Basic Fitness – 9: Straining the Stomach

I don’t know if this is still common, but I remember seeing the “food pyramid” posted around schools, hospitals and on various items in supermarkets such as cereal. This gave recommended servings from the different food groups. As I understand it, this has been replaced by something else. The recommended servings I thought ridiculous even as a child and I’d be willing to bet that anyone who followed it religiously would end up quite fat after a few months. 

Even though people might not follow such schemes precisely, the thinking behind it remains. The idea that you must eat three meals a day. That you must eat breakfast, lunch and dinner and you must eat a certain amount from different food groups remains.

Now ideally, you really do need to eat fruit, vegetables, grains and you certainly need protein though you don’t necessarily need to eat meat to get it. This is all true but the idea that you need to eat a certain amount of this every day and that you do need to eat at certain times of day, is not true and not at all a danger to your health.

To put it even more simply, if it is lunchtime and you are not hungry – you don’t need to eat. It doesn’t hurt not to eat at all unless you go without food for a long time. With the nature of the world, I should put in a quick disclaimer here that none of what follows is encouraging you to throw up food or starve yourself for your weight. This is not healthy and I am not recommending you develop eating disorders. I am just simply pointing out something that everyone really already knows – that missing a meal and even meals doesn’t hurt.

What I’m really talking about here is fasting.

I think most people have been so busy with something that they didn’t have time or maybe even forgot to eat lunch. And I don’t think anyone who has experienced this suffered any having missed it. But there are still people in the world who practice this as a discipline. Some people may have no breakfast and not eat until lunchtime. Religious people of various faiths will often deprive themselves for most of the day if not one or two. These people don’t starve for doing so.

Nassim Nicholas Taleb pointing out in his book, Antifragile that primal hunters wouldn’t get breakfast until they caught it. And despite not having ate, they still had energy and will enough to exert themselves far more than we moderns have to in order to get it. Another idea he shares is relates to what we’ve already covered. That when we exercise the body we stress it in order to make it stronger. We do the same with the mind when we work to understand something new like a second language or a mathematical problem. That the same principle might apply to the stomach seems to have escaped health professionals.

As a practicing Catholic, I maintain a very strict fast during Lent which means I only have one full meal a day. This is not exactly pleasant and it isn’t mean to be but during this period I remain healthy and lose weight.

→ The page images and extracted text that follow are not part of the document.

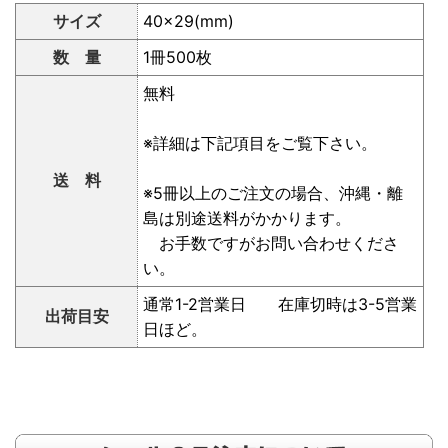
サイズ
40×29(mm)
数 量
1冊500枚
無料
※詳細は下記項目をご覧下さい。
送 料
※5冊以上のご注文の場合、沖縄・離
島は別途送料がかかります。
お手数ですがお問い合わせくださ
い。
通常1-2営業日 在庫切時は3-5営業
出荷目安
日ほど。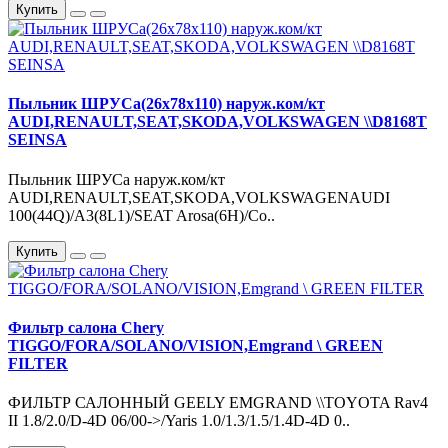
Купить
Пыльник ШРУСа(26x78x110) наруж.ком/кт
AUDI,RENAULT,SEAT,SKODA,VOLKSWAGEN \\D8168T
SEINSA
Пыльник ШРУСа наруж.ком/кт
AUDI,RENAULT,SEAT,SKODA,VOLKSWAGENAUDI
100(44Q)/A3(8L1)/SEAT Arosa(6H)/Co..
Купить
Фильтр салона Chery
TIGGO/FORA/SOLANO/VISION,Emgrand \ GREEN
FILTER
ФИЛЬТР САЛОННЫЙ GEELY EMGRAND \\TOYOTA Rav4
II 1.8/2.0/D-4D 06/00->/Yaris 1.0/1.3/1.5/1.4D-4D 0..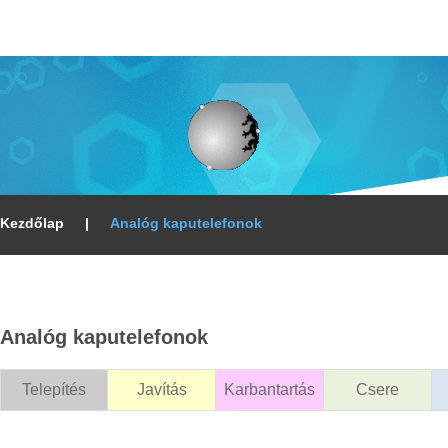
Kezdőlap
|
Analóg kaputelefonok
Analóg
kaputelefonok
Telepítés
Javítás
Karbantartás
Csere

For one Lent, I had two days with two full fasts which means no food at all. These were for religious and not health related but they did have that as a side benefit.

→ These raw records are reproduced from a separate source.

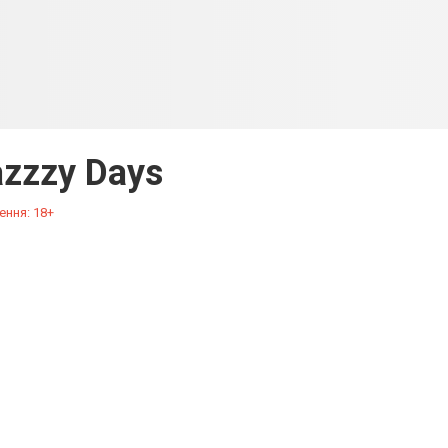
azzzy Days
ення: 18+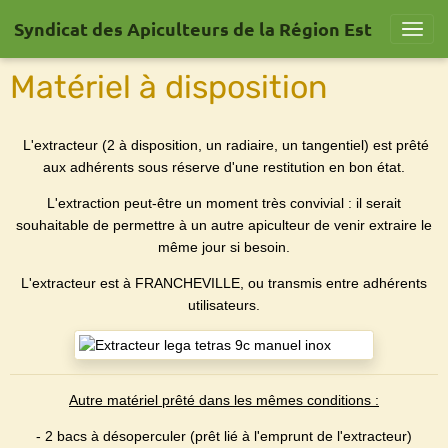
Syndicat des Apiculteurs de la Région Est
Matériel à disposition
L'extracteur (2 à disposition, un radiaire, un tangentiel) est prêté
aux adhérents sous réserve d'une restitution en bon état.
L'extraction peut-être un moment très convivial : il serait
souhaitable de permettre à un autre apiculteur de venir extraire le
même jour si besoin.
L'extracteur est à FRANCHEVILLE, ou transmis entre adhérents
utilisateurs.
Autre matériel prêté dans les mêmes conditions :
- 2 bacs à désoperculer (prêt lié à l'emprunt de l'extracteur)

The ancients seemed to understand the benefits of fasting and often the necessity due to the scarcity of certain foods in and out of season. That stressing the body by exerting yourself and restricting energy intake should make sense. I have even see a study showing that the body goes into autophagy (self-eating) after a period without food that can actually have a cleansing effect. You don’t have to take my word for it though as this is way outside my expertise.

So something you can do quite easily, and something that will benefit you is is to get out of the habit of eating. You should definitely eat, and certainly eat enough to sustain yourself. But you don’t need to eat because it’s breakfast, lunch or dinner. You don’t need to have a certain specified amount at each meal and it certainly doesn’t hurt to miss meals. If you are looking to lose weight, one of the best ways is to practice reducing the amount of food you eat as well as what you eat.